The Donegal cottage that was the setting for Brian Friel’s Dancing at Lughnasa is to be preserved and will form eventually the centrepiece of a planned Brian Friel Centre, in honour of the playwright who died last year.
The cottage has been bought by Joe Mulholland, the former RTÉ executive and director of the MacGill Summer School, working with Francis Brennan, a Glenties estate agent and long-time admirer of Friel’s work.
The Irish Times reports that ownership of the property is to be vested in a Brian Friel Trust which Mulholland is setting up and on which both men will sit.
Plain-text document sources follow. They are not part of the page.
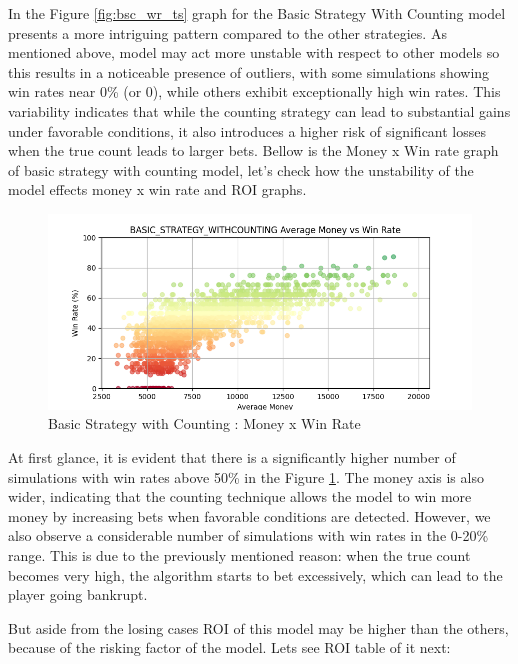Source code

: \documentclass[a4paper,12pt]{report}
\begin{document}
In the Figure \ref{fig:bsc_wr_ts} graph for the Basic Strategy With Counting model presents a more intriguing pattern compared to the other strategies. As mentioned above, model may act more unstable with respect to other models so this results in a noticeable presence of outliers, with some simulations showing win rates near 0\% (or 0), while others exhibit exceptionally high win rates. This variability indicates that while the counting strategy can lead to substantial gains under favorable conditions, it also introduces a higher risk of significant losses when the true count leads to larger bets. Bellow is the Money x Win rate graph of basic strategy with counting model, let's check how the unstability of the model effects money x win rate and ROI graphs.

\begin{figure}[h]
\begin{center}
\includegraphics[scale=0.6]{figures/graphs/bsc_money_wr_big.png}
\end{center}
\caption{Basic Strategy with Counting : Money x Win Rate}
\label{fig:bsc_wr}
\end{figure}

At first glance, it is evident that there is a significantly higher number of simulations with win rates above 50\% in the Figure \ref{fig:bsc_wr}. The money axis is also wider, indicating that the counting technique allows the model to win more money by increasing bets when favorable conditions are detected. However, we also observe a considerable number of simulations with win rates in the 0-20\% range. This is due to the previously mentioned reason: when the true count becomes very high, the algorithm starts to bet excessively, which can lead to the player going bankrupt.

But aside from the losing cases ROI of this model may be higher than the others, because of the risking factor of the model. Lets see ROI table of it next:
\end{document}
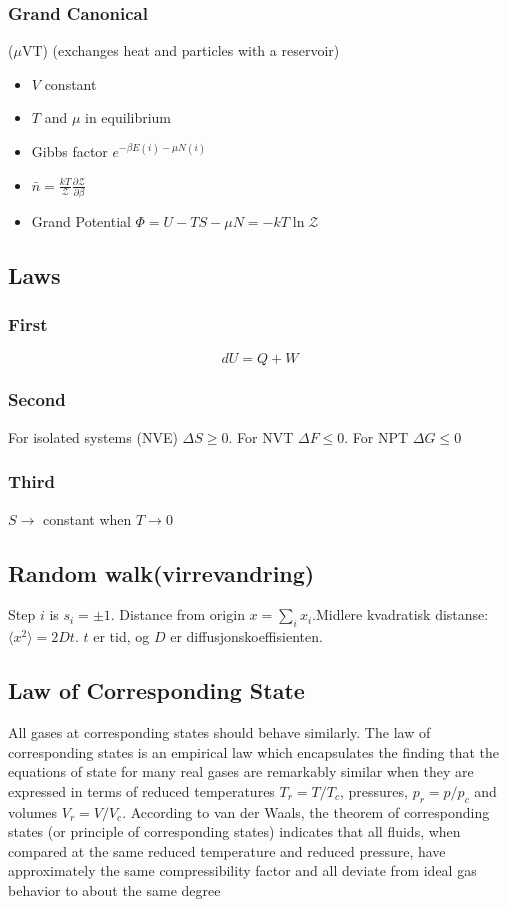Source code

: \documentclass[a4paper,norsk, 10pt]{article}
\begin{document}
\subsubsection{Grand Canonical}
($\mu$VT) (exchanges heat and particles with a reservoir)
\begin{itemize}
\item $V$ constant
\item $T$ and $\mu$ in equilibrium
\item Gibbs factor $e^{-\beta E(i)-\mu N(i)}$
\item $\bar{n} = \frac{kT}{\mathcal{Z}}\frac{\partial \mathcal{Z}}{\partial \beta}$
\item Grand Potential $\Phi = U - TS - \mu N = -kT\ln \mathcal{Z}$
\end{itemize}
\subsection{Laws}
\subsubsection{First}
\begin{equation}
dU = Q + W
\end{equation}
\subsubsection{Second}
For isolated systems (NVE) $\Delta S \geq 0$. For NVT $\Delta F \leq 0$. For NPT $\Delta G \leq 0$
\subsubsection{Third}
$S\rightarrow $ constant when $T\rightarrow 0$
\subsection{Random walk(virrevandring)}
Step $i$ is $s_i = \pm 1$. Distance from origin $x = \sum_i x_i$.Midlere kvadratisk distanse: $\langle x^2 \rangle = 2Dt$. $t$ er tid, og $D$ er diffusjonskoeffisienten.
\subsection{Law of Corresponding State}
All gases at corresponding states should behave similarly. The law of corresponding states is an empirical law which encapsulates the finding that the equations of state for many real gases are remarkably similar when they are expressed in terms of reduced temperatures $T_r = T/T_c$, pressures, $p_r = p/p_c$ and volumes $V_r = V/V_c$. According to van der Waals, the theorem of corresponding states (or principle of corresponding states) indicates that all fluids, when compared at the same reduced temperature and reduced pressure, have approximately the same compressibility factor and all deviate from ideal gas behavior to about the same degree
\end{document}
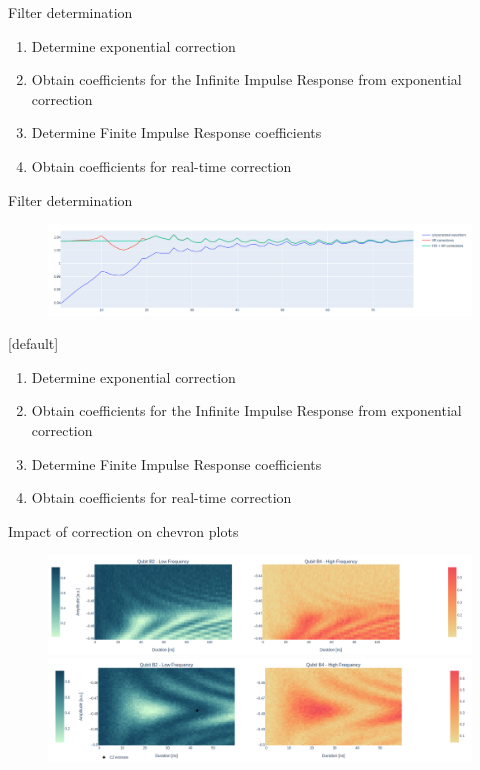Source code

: \documentclass[aspectratio=169,10pt]{beamer}
\begin{document}
\begin{frame}{Filter determination}
  \begin{enumerate}[leftmargin=*, label=\arabic*.]
    \item<1-> Determine exponential correction
    \item<2-> Obtain coefficients for the Infinite Impulse Response from exponential correction
    \item<3-> Determine Finite Impulse Response coefficients
    \item<4-> Obtain coefficients for real-time correction
  \end{enumerate}
\end{frame}

\begin{frame}{Filter determination}
  \begin{figure}
    \centering
    \includegraphics[width=\textwidth]{figures/B4_ringin.png}
  \end{figure}
  \vspace{0.5em}
  {[default]
    \begin{enumerate}[leftmargin=*, label=\arabic*.]
      \item Determine exponential correction
      \item Obtain coefficients for the Infinite Impulse Response from exponential correction
      \item Determine Finite Impulse Response coefficients
      \item Obtain coefficients for real-time correction
    \end{enumerate}}
\end{frame}

\begin{frame}{Impact of correction on chevron plots}
  \begin{figure}
    \centering
    \includegraphics[width=\textwidth]{figures/B2B4_nofilter.png}
    \vfill
    \includegraphics[width=\textwidth]{figures/B2B4.png}
  \end{figure}
\end{frame}
\end{document}
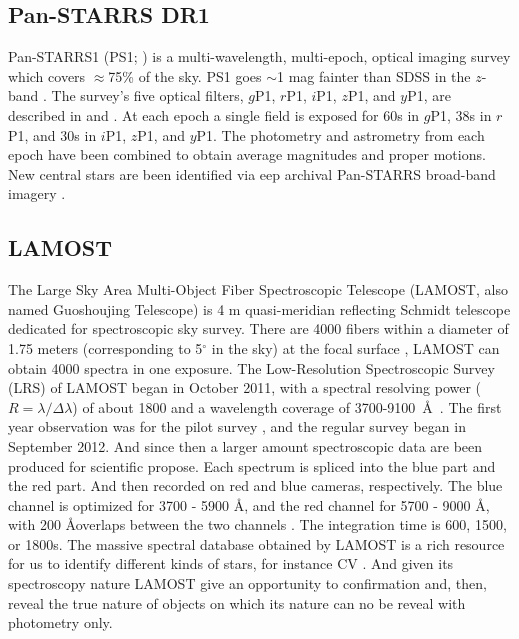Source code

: \documentclass[fleqn,usenatbib]{mnras}
\begin{document}
\subsection{Pan-STARRS DR1}
\label{sec:PS1}

Pan-STARRS1 (PS1; \citealp{Kaiser:2010}) is a multi-wavelength, multi-epoch,
optical imaging survey which covers $\approx$75\% of the sky. PS1 goes $\sim$1 mag
fainter than SDSS in the $z$-band \citep{York:2000}. The survey’s five optical
filters, $g$P1, $r$P1, $i$P1, $z$P1, and $y$P1, are described in
\citet{Stubbs:2010} and \citet{Tonry:2012}. At each epoch a single field
is exposed for 60s in $g$P1, 38s in $r$P1, and 30s in $i$P1, $z$P1,
and $y$P1. The photometry and astrometry from each epoch
have been combined to obtain average magnitudes and proper
motions. New central stars are been identified via
eep archival Pan-STARRS broad-band imagery \citep{Tan:2023}. 

\subsection{LAMOST}
\label{sec:lamost}

The Large Sky Area Multi-Object Fiber Spectroscopic Telescope
(LAMOST, also named Guoshoujing Telescope) is 4 m quasi-meridian reflecting
Schmidt telescope dedicated for spectroscopic sky survey.
There are 4000 fibers within a diameter of 1.75 meters (corresponding
to 5$^{\circ}$ in the sky) at the focal surface \citep{Cui:2012}, LAMOST can
obtain 4000 spectra in one exposure.
The Low-Resolution Spectroscopic Survey (LRS) of LAMOST
began in October 2011, with a spectral resolving power ($R = \lambda/\Delta\lambda$)
of about 1800 and a wavelength coverage of
3700-9100~\AA~\citep{Zhao:2012}. The first year observation was
for the pilot survey \citep{Luo:2012, Zhao:2012},
and the regular survey began in September 2012. And since then
a larger amount  spectroscopic data are been produced for
scientific propose. Each spectrum is spliced into the blue part and the red part.
And then recorded on red and blue cameras, respectively.
The blue channel is optimized for 3700 - 5900  \AA, and the red channel for
5700 - 9000  \AA, with 200 \AA overlaps between the two channels \citep{Yao:2019}.
The integration time is 600, 1500, or 1800s. The massive spectral
database obtained by LAMOST is a rich resource for us to identify
different kinds of stars, for instance CV \citep{Sun:2021}. And given
its spectroscopy nature LAMOST give an opportunity to confirmation and, then,
reveal the true nature of objects on which its nature
can no be reveal with photometry only.
\end{document}
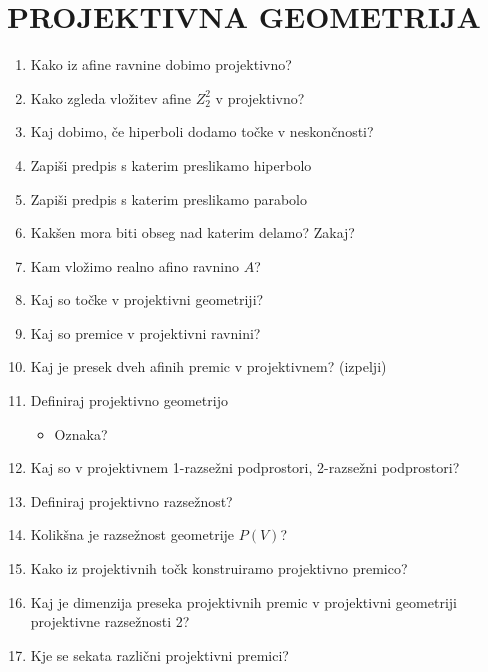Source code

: \documentclass{article}
\begin{document}
    \section{PROJEKTIVNA GEOMETRIJA}
    \begin{enumerate}
        \item Kako iz afine ravnine dobimo projektivno?
        \item Kako zgleda vložitev afine $Z^2_2$ v projektivno?
        \item Kaj dobimo, če hiperboli dodamo točke v neskončnosti?
        \item Zapiši predpis s katerim preslikamo hiperbolo
        \item Zapiši predpis s katerim preslikamo parabolo
        \item Kakšen mora biti obseg nad katerim delamo? Zakaj?
        \item Kam vložimo realno afino ravnino $A$?
        \item Kaj so točke v projektivni geometriji?
        \item Kaj so premice v projektivni ravnini?
        \item Kaj je presek dveh afinih premic v projektivnem? (izpelji)
        \item Definiraj projektivno geometrijo
        \begin{itemize}
            \item Oznaka?
        \end{itemize}
        \item Kaj so v projektivnem 1-razsežni podprostori, 2-razsežni podprostori?
        \item Definiraj projektivno razsežnost?
        \item Kolikšna je razsežnost geometrije $P(V)$?
        \item Kako iz projektivnih točk konstruiramo projektivno premico?
        \item Kaj je dimenzija preseka projektivnih premic v projektivni geometriji projektivne razsežnosti 2?
        \item Kje se sekata različni projektivni premici?
    \end{enumerate}
\end{document}
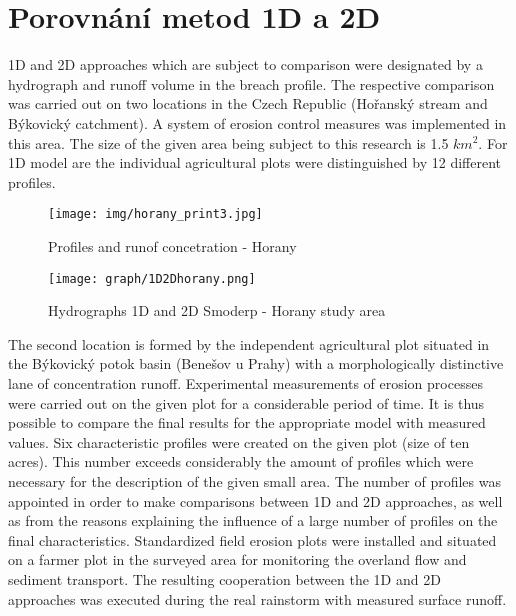 \setcounter{section}{0}
\section{Porovnání metod 1D a 2D} \label{porovnani1D2D}


1D and 2D approaches which are subject to comparison were designated by a hydrograph and runoff volume in the breach profile. The respective comparison was carried out on two locations in the Czech Republic (Hořanský stream and Býkovický catchment). A system of erosion control measures was implemented in this area. The size of the given area being subject to this research is 1.5 $ km^{2} $. For 1D model are the individual agricultural plots were distinguished by 12 different profiles.

\begin{figure}[ht!]
\centering
\texttt{[image: img/horany\_print3.jpg]}
\caption{Profiles and runof concetration - Horany}
\label{fig:horany}
\end{figure}\FloatBarrier

\begin{figure}[ht!]
\renewcommand{\figurename}{Graf}
\centering
\texttt{[image: graph/1D2Dhorany.png]}
\caption{Hydrographs 1D and 2D Smoderp - Horany study area}
\label{graf:graf_1}
\end{figure}\FloatBarrier

The second location is formed by the independent agricultural plot situated in the Býkovický potok basin (Benešov u Prahy) with a morphologically distinctive lane of concentration runoff. Experimental measurements of erosion processes were carried out on the given plot for a considerable period of time. It is thus possible to compare the final results for the appropriate model with measured values. Six characteristic profiles were created on the given plot (size of ten acres). This number exceeds considerably the amount of profiles which were necessary for the description of the given small area. The number of profiles was appointed in order to make comparisons between 1D and 2D approaches, as well as from the reasons explaining the influence of a large number of profiles on the final characteristics. Standardized field erosion plots were installed and situated on a farmer plot in the surveyed area for monitoring the overland flow and sediment transport. The resulting cooperation between the 1D and 2D approaches was executed during the real rainstorm with measured surface runoff.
The other members are RTÉ chairwoman Moya Doherty; Orlaith McBride, director of the Arts Council; Noel Pearson, theatre and film producer; Tom Kilroy, playwright; Mary Finan, public relations executive and Gate Theatre board member, Joe Dowling, theatre director; Michael McDowell, barrister and former politician, Séamus Neely, chief executive of Donegal County Council; and Mary Friel Bateman, one of Brian Friel’s daughters.
Funds to buy the property (for a five-figure sum) were provided by a donor who wishes to remain anonymous.
The cottage was the home of Brian Friel’s grandfather, Barney McLoone, and his wife Sarah. It was originally railway property and Barney worked at the nearby station in Glenties.
The couple had 10 children, including five girls, one of whom, Chris, married Paddy Friel. They were the playwright’s parents.
The five McLoone sisters were immortalised by Brian Friel in Dancing at Lughnasa as the Mundy sisters of fictional village, Ballybeg.